Namtok Yong National Park is in the Lan Saka, Thung Song, Ron Phibun, Chang Klang and Na Bon districts of Nakhon Si Thammarat province. It is about 55 km from Nakhon Si Thammarat. The park's area is 210 km2.

The park's average elevation is 600 m, the highest mountain is Khao Men at 1307 m. Other mountains include Khao Thong; Khao Wang Hip; Khao Phra and Khao Luang.

==Attractions==
The park's highest waterfall is Plio Waterfall with seven tiers up to 25 m high and 18 m wide. Other park waterfalls include Nan Plio Waterfall, with three tiers each up to 20 m high. The park namesake Yong Waterfall is 15 m high.

==Flora and fauna==
Plant species in the park include Dipterocarpus alatus, Hopea odorata, Cinnamomum porrectum, Artocarpus rigidus, Payena acuminata, Sandoricum koetjape, Parkia timoriana, Intsia palembanica and the endangered Anisoptera costata.

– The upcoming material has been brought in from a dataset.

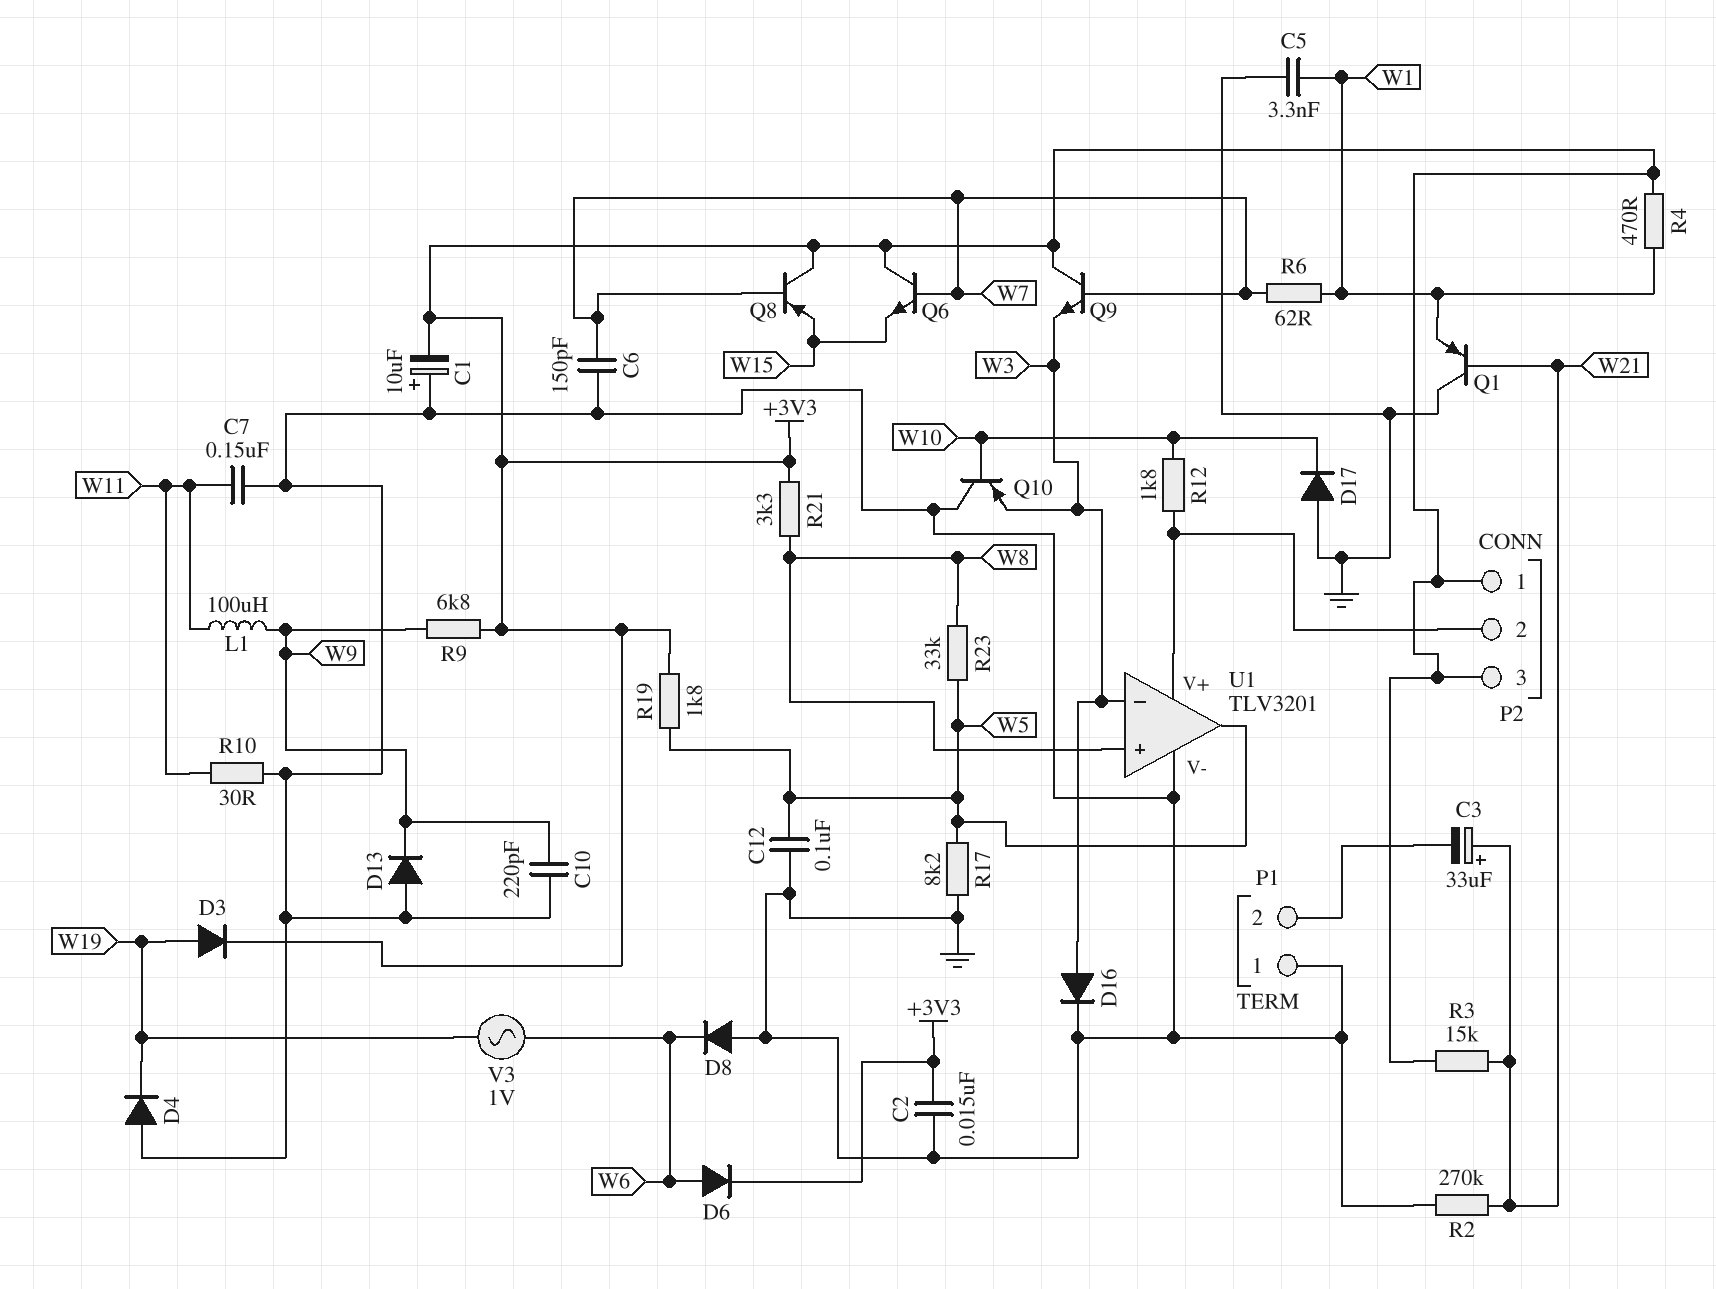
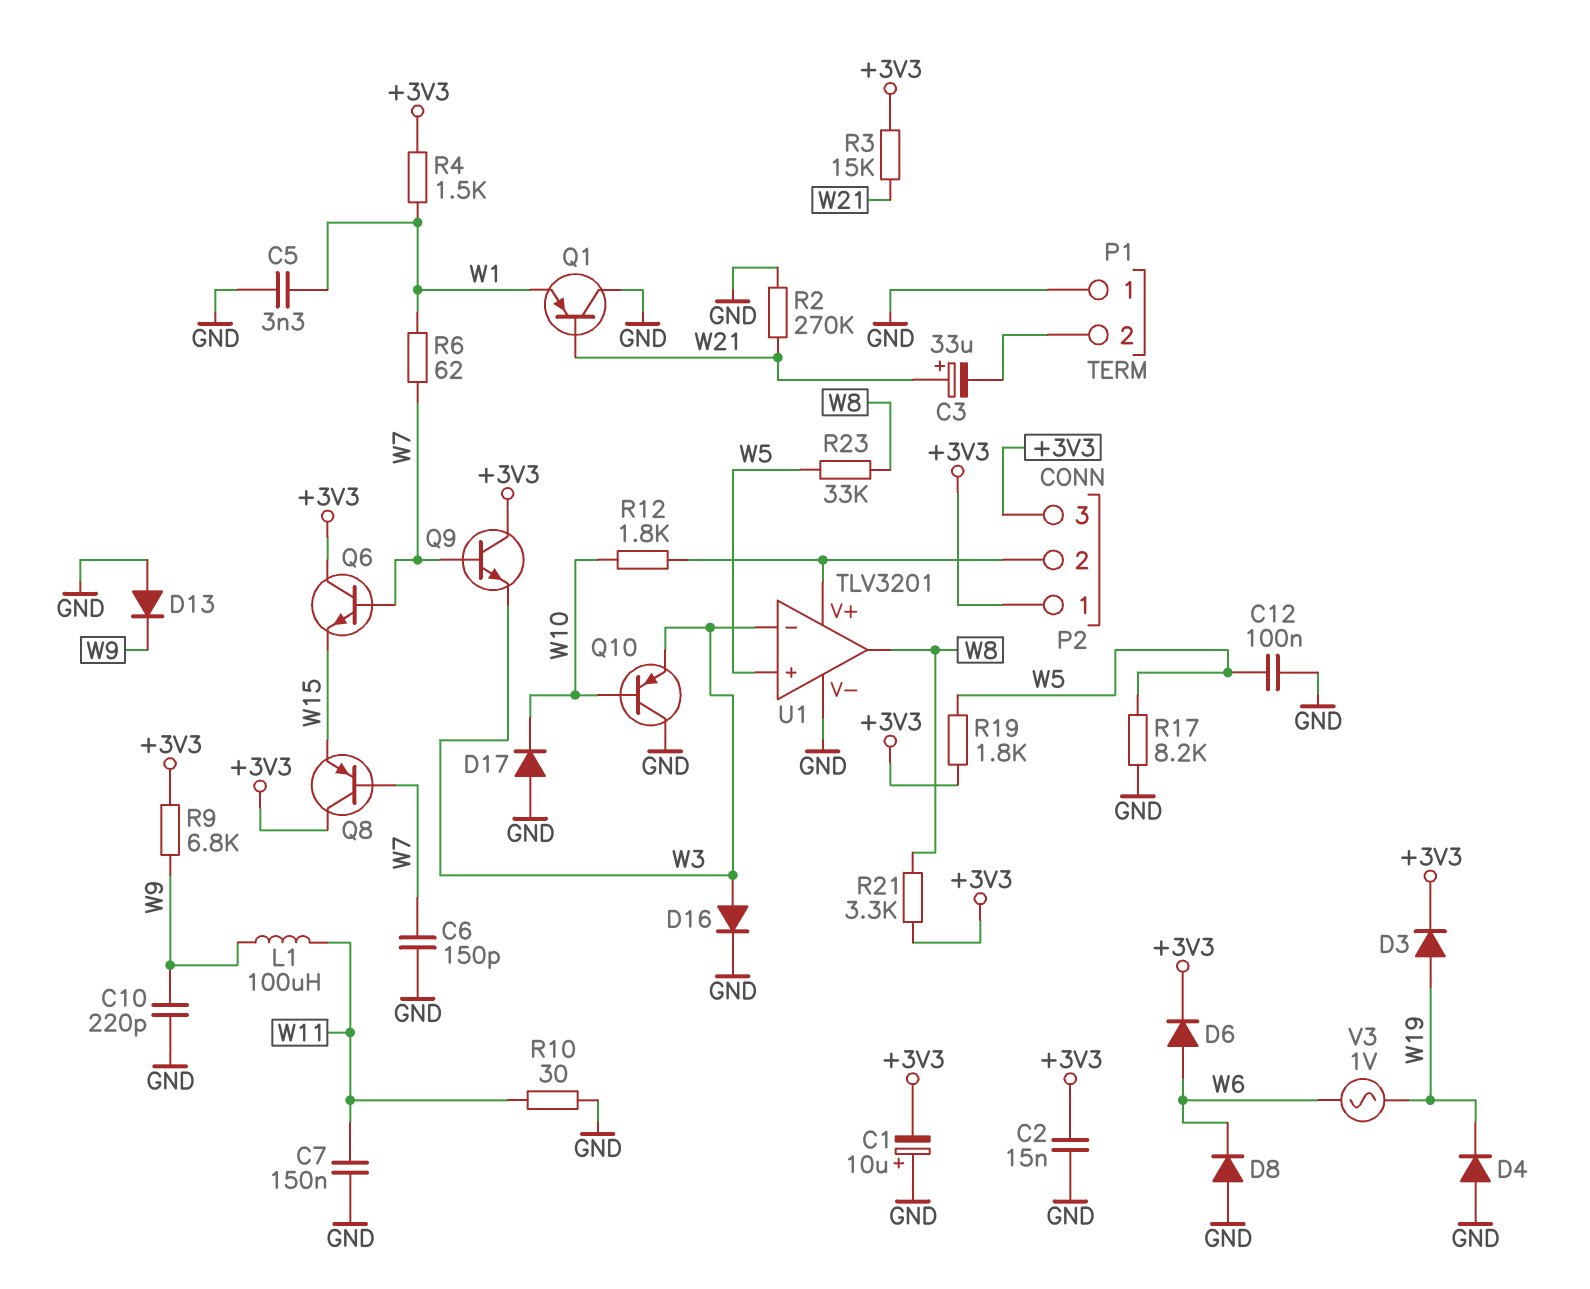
R4: 470 (+3V3, W1) -> 1.5k (+3V3, W1)
U1 pin in+: W8 -> W5
U1 pin out: W5 -> W8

The park hosts animals including serow, muntjac, mouse deer, gibbon, palm civet and the endangered otter civet. Birds in the park include great argus, red-whiskered bulbul, white-rumped shama, red junglefowl, dark-throated oriole and green pigeon. The park's waters are home to species such as fire eel, giant snakehead and waterfall crab.